The response was as profound as the shock, and not just in increased defense spending on technology. For the first time, the nation saw technological education as a form of defense. The National Defense Education Act, or NDEA, increased funding for education at all levels by more than $1 billion, introduced low-interest student loans for higher education, and added a bevy of scholarship opportunities. Curricula in public schools became more challenging, with a new emphasis on math and science. Educators introduced many teaching tools still in use today, including hands-on laboratory classes, overhead projectors, and educational films. NDEA also provided millions of college scholarships; partly as a result, the number of enrolled students more than doubled, from 3.6 million in 1960 to 7.5 million in 1970.
The space program did more than prove our technological leadership. It drew bright kids like high-IQ moths to the light. Franklin Chang-Díaz remembers looking for Sputnik in Costa Rica when he was seven years old and being inspired to devote his life to space.
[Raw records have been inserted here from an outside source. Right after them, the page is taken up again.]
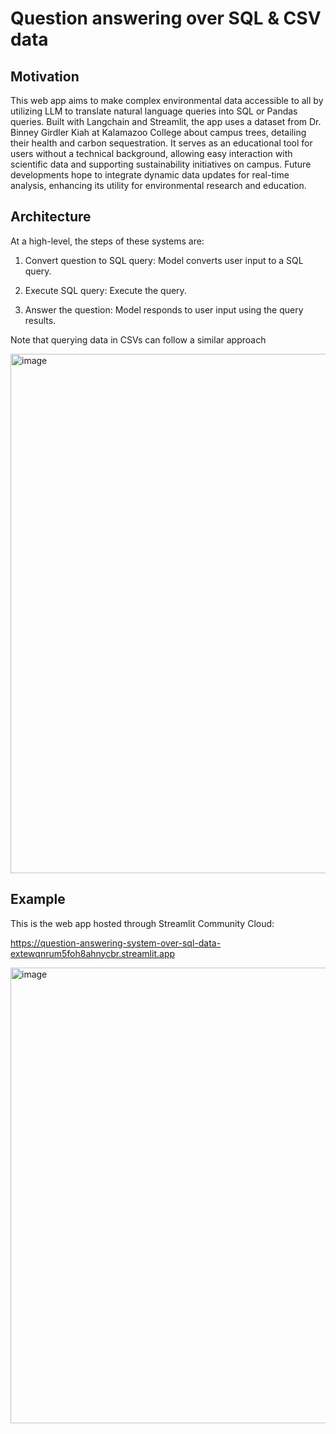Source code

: # Question answering over SQL & CSV data

## Motivation
This web app aims to make complex environmental data accessible to all by utilizing LLM to translate natural language queries into SQL or Pandas queries. Built with Langchain and Streamlit, the app uses a dataset from Dr. Binney Girdler Kiah at Kalamazoo College about campus trees, detailing their health and carbon sequestration. It serves as an educational tool for users without a technical background, allowing easy interaction with scientific data and supporting sustainability initiatives on campus. Future developments hope to integrate dynamic data updates for real-time analysis, enhancing its utility for environmental research and education.



## Architecture

At a high-level, the steps of these systems are:

1. Convert question to SQL query: Model converts user input to a SQL query.

2. Execute SQL query: Execute the query.

3. Answer the question: Model responds to user input using the query results.

Note that querying data in CSVs can follow a similar approach

<img width="831" alt="image" src="https://github.com/user-attachments/assets/d52c7ed7-54ac-436a-99f0-3d085bb9fd14">

## Example

This is the web app hosted through Streamlit Community Cloud:

https://question-answering-system-over-sql-data-extewqnrum5foh8ahnycbr.streamlit.app 

<img width="729" alt="image" src="https://github.com/user-attachments/assets/dbb62b3a-5572-42fd-b92c-efbda5e5c968">

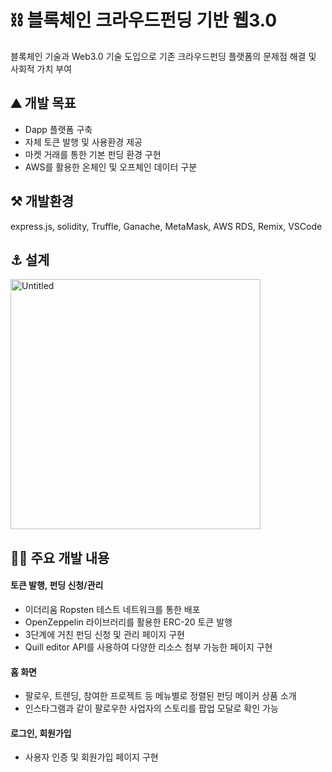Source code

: # ⛓ 블록체인 크라우드펀딩 기반 웹3.0
블록체인 기술과 Web3.0 기술 도입으로  기존 크라우드펀딩 플랫폼의 문제점 해결 및 사회적 가치 부여

## ⛰️ 개발 목표
- Dapp 플랫폼 구축
- 자체 토큰 발행 및 사용환경 제공
- 마켓 거래를 통한 기본 펀딩 환경 구현
- AWS를 활용한 온체인 및 오프체인 데이터 구분

## ⚒️ 개발환경
express.js, solidity, Truffle, Ganache, MetaMask, AWS RDS, Remix, VSCode

## ⚓️ 설계
<img width="400" alt="Untitled" src="https://github.com/junseyeon/Mode-Dapp/assets/44864717/c64da448-d32f-4ed0-8633-9b9048a693ab">

## 🏃‍♀️ 주요 개발 내용 

#### 토큰 발행, 펀딩 신청/관리
- 이더리움 Ropsten 테스트 네트워크를 통한 배포
- OpenZeppelin 라이브러리를 활용한 ERC-20 토큰 발행
- 3단계에 거친 펀딩 신청 및 관리 페이지 구현
- Quill editor API를 사용하여 다양한 리소스 첨부 가능한 페이지 구현

#### 홈 화면
- 팔로우, 트렌딩, 참여한 프로젝트 등 메뉴별로 정렬된 펀딩 메이커 상품 소개
- 인스타그램과 같이 팔로우한 사업자의 스토리를 팝업 모달로 확인 가능

#### 로그인, 회원가입
- 사용자 인증 및 회원가입 페이지 구현
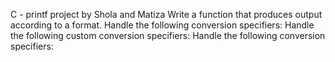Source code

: C - printf project by Shola and Matiza Write a function that produces output according to a format. Handle the following conversion specifiers: Handle the following custom conversion specifiers: Handle the following conversion specifiers:
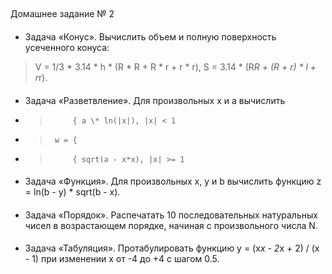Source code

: ##
Домашнее задание № 2


####
- Задача «Конус». Вычислить объем и полную поверхность усеченного конуса:
> V = 1/3 * 3.14 * h * (R * R + R * r + r * r),
> S = 3.14 * (R*R + (R + r) * l + r*r).


####
- Задача «Разветвление». Для произвольных x и a вычислить
- >          { a \* ln(|x|), |x| < 1
- >      w = {
- >          { sqrt(a - x*x), |x| >= 1


####
- Задача «Функция». Для произвольных x, y и b вычислить функцию z = ln(b - y) * sqrt(b - x).



####
- Задача «Порядок». Распечатать 10 последовательных натуральных чисел в возрастающем порядке, начиная с
произвольного числа N.


####
- Задача «Табуляция». Протабулировать функцию y = (x*x - 2*x + 2) / (x - 1) при изменении x от -4 до +4 с шагом 0.5. 
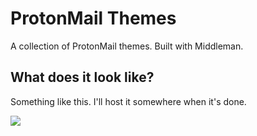 # ProtonMail Themes
A collection of ProtonMail themes. Built with Middleman.

## What does it look like?
Something like this. I'll host it somewhere when it's done.

<img src="https://cloud.githubusercontent.com/assets/1312973/18786453/3c4249b2-819e-11e6-9b5e-93722ff7aa3a.png">

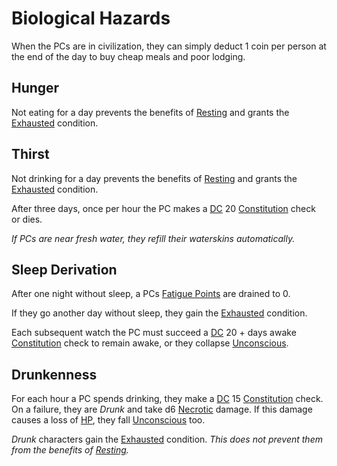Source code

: # Biological Hazards

When the PCs are in civilization, they can simply deduct 1 coin per person at the end of the day to buy cheap meals and poor lodging.

## Hunger

Not eating for a day prevents the benefits of [Resting](../Core%20Procedures/Resting.md) and grants the [Exhausted](../Conditions/Exhausted.md) condition.

## Thirst

Not drinking for a day prevents the benefits of [Resting](../Core%20Procedures/Resting.md) and grants the [Exhausted](../Conditions/Exhausted.md) condition.

After three days, once per hour the PC makes a [DC](../Core%20Procedures/DC.md) 20 [Constitution](../../Player%20Characters/The%20Ability%20Scores/Constitution.md) check or dies.

*If PCs are near fresh water, they refill their waterskins automatically.*

## Sleep Derivation

After one night without sleep, a PCs [Fatigue Points](../../Player%20Characters/Derived%20Statistics/Fatigue%20Points.md) are drained to 0.

If they go another day without sleep, they gain the [Exhausted](../Conditions/Exhausted.md) condition.

Each subsequent watch the PC must succeed a [DC](../Core%20Procedures/DC.md) 20 + days awake [Constitution](../../Player%20Characters/The%20Ability%20Scores/Constitution.md) check to remain awake, or they collapse [Unconscious](../Conditions/Unconscious.md).

## Drunkenness

For each hour a PC spends drinking, they make a [DC](../Core%20Procedures/DC.md) 15 [Constitution](../../Player%20Characters/The%20Ability%20Scores/Constitution.md) check. On a failure, they are *Drunk* and take d6 [Necrotic](../Combat/Damage%20Types/Necrotic.md) damage. If this damage causes a loss of [HP](../../Player%20Characters/Derived%20Statistics/Health%20Points.md), they fall [Unconscious](../Conditions/Unconscious.md) too.

*Drunk* characters gain the [Exhausted](../Conditions/Exhausted.md) condition.
*This does not prevent them from the benefits of [Resting](../Core%20Procedures/Resting.md).*
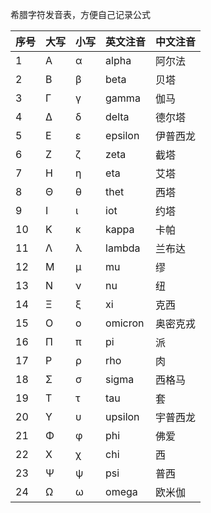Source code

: 希腊字符发音表，方便自己记录公式

| 序号 | 大写 | 小写 | 英文注音 | 中文注音 |
| ---- | ---- | ---- | :------- | -------- |
| 1    | Α    | α    | alpha    | 阿尔法   |
| 2    | Β    | β    | beta     | 贝塔     |
| 3    | Γ    | γ    | gamma    | 伽马     |
| 4    | Δ    | δ    | delta    | 德尔塔   |
| 5    | Ε    | ε    | epsilon  | 伊普西龙 |
| 6    | Ζ    | ζ    | zeta     | 截塔     |
| 7    | Η    | η    | eta      | 艾塔     |
| 8    | Θ    | θ    | thet     | 西塔     |
| 9    | Ι    | ι    | iot      | 约塔     |
| 10   | Κ    | κ    | kappa    | 卡帕     |
| 11   | Λ    | λ    | lambda   | 兰布达   |
| 12   | Μ    | μ    | mu       | 缪       |
| 13   | Ν    | ν    | nu       | 纽       |
| 14   | Ξ    | ξ    | xi       | 克西     |
| 15   | Ο    | ο    | omicron  | 奥密克戎 |
| 16   | Π    | π    | pi       | 派       |
| 17   | Ρ    | ρ    | rho      | 肉       |
| 18   | Σ    | σ    | sigma    | 西格马   |
| 19   | Τ    | τ    | tau      | 套       |
| 20   | Υ    | υ    | upsilon  | 宇普西龙 |
| 21   | Φ    | φ    | phi      | 佛爱     |
| 22   | Χ    | χ    | chi      | 西       |
| 23   | Ψ    | ψ    | psi      | 普西     |
| 24   | Ω    | ω    | omega    | 欧米伽   |

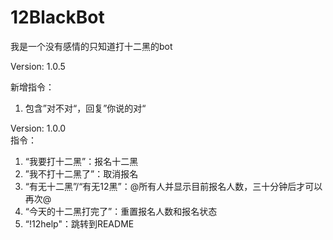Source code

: # 12BlackBot

我是一个没有感情的只知道打十二黑的bot  

Version: 1.0.5

新增指令：
1. 包含”对不对“，回复”你说的对“

Version: 1.0.0  
指令：  
1. “我要打十二黑”：报名十二黑  
2. ”我不打十二黑了”：取消报名  
3. “有无十二黑”/“有无12黑”：@所有人并显示目前报名人数，三十分钟后才可以再次@  
4. “今天的十二黑打完了”：重置报名人数和报名状态  
5. “!12help"：跳转到README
After being told in a letter from Wernher von Braun, then-director of the Marshall Space Flight Center, that he needed to study engineering and learn to fly if he wanted to be an astronaut, Chang-Díaz emigrated to the United States at 18, received a B.S. in mechanical engineering and a doctorate in physics, became an American citizen, and now holds the record (along with Jerry L. Ross) for most spaceflights—seven shuttle missions.